TRY IT
Write out the material character for character, beginning with its first line and continuing through the line containing "Dette hængsel er", including both.

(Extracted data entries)
__________

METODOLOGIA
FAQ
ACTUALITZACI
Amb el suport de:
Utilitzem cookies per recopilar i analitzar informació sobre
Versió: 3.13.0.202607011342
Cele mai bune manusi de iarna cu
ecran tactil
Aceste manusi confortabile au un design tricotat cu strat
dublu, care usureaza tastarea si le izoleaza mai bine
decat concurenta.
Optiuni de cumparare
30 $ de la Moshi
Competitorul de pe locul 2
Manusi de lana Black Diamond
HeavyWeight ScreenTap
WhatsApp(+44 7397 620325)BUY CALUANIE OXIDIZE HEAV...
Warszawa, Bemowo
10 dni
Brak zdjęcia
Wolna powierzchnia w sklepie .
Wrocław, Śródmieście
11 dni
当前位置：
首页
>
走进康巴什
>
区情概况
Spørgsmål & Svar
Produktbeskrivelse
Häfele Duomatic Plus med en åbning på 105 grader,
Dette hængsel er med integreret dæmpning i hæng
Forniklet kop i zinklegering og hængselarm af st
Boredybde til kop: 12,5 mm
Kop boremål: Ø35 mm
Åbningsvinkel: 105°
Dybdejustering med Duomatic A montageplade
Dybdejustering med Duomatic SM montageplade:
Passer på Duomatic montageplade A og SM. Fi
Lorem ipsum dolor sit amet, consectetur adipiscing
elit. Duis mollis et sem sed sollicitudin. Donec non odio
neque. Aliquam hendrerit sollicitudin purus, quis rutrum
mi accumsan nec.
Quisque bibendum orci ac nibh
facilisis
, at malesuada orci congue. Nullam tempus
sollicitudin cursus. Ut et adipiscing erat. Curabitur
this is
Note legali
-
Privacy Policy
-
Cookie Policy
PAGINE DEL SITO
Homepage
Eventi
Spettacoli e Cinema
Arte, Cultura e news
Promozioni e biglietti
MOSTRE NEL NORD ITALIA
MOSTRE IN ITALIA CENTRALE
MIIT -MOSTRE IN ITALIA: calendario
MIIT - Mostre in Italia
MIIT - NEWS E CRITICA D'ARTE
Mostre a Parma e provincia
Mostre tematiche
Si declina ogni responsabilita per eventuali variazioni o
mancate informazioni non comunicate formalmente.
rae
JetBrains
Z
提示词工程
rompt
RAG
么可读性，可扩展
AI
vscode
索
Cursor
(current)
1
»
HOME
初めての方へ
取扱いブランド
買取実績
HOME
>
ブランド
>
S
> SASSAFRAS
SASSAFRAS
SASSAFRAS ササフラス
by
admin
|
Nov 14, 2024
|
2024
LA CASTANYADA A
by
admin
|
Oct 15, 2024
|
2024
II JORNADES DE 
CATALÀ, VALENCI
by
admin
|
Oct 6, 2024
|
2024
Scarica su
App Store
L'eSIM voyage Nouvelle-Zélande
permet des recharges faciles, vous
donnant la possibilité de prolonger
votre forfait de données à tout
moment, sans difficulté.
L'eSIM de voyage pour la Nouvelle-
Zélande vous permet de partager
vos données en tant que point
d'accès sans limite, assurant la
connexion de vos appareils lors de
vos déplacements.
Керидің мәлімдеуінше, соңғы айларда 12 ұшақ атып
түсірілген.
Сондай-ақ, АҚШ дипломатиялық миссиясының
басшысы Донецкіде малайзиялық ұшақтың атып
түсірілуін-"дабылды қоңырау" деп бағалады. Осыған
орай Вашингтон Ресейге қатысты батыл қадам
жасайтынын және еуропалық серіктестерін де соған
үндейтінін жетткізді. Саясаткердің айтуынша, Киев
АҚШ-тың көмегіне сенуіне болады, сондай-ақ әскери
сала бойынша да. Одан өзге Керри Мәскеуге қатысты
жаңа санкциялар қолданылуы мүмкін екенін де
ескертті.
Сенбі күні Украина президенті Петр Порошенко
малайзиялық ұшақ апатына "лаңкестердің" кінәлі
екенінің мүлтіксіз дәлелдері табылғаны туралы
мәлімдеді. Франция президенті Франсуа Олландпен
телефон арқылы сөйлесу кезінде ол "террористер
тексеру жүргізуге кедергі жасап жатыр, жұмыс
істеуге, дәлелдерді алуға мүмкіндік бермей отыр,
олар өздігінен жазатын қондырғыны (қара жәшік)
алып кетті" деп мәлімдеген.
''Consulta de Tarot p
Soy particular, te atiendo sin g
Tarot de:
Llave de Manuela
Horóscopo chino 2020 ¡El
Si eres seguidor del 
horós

__________

RESULT BELOW
METODOLOGIA
FAQ
ACTUALITZACI
Amb el suport de:
Utilitzem cookies per recopilar i analitzar informació sobre
Versió: 3.13.0.202607011342
Cele mai bune manusi de iarna cu
ecran tactil
Aceste manusi confortabile au un design tricotat cu strat
dublu, care usureaza tastarea si le izoleaza mai bine
decat concurenta.
Optiuni de cumparare
30 $ de la Moshi
Competitorul de pe locul 2
Manusi de lana Black Diamond
HeavyWeight ScreenTap
WhatsApp(+44 7397 620325)BUY CALUANIE OXIDIZE HEAV...
Warszawa, Bemowo
10 dni
Brak zdjęcia
Wolna powierzchnia w sklepie .
Wrocław, Śródmieście
11 dni
当前位置：
首页
>
走进康巴什
>
区情概况
Spørgsmål & Svar
Produktbeskrivelse
Häfele Duomatic Plus med en åbning på 105 grader,
Dette hængsel er med integreret dæmpning i hæng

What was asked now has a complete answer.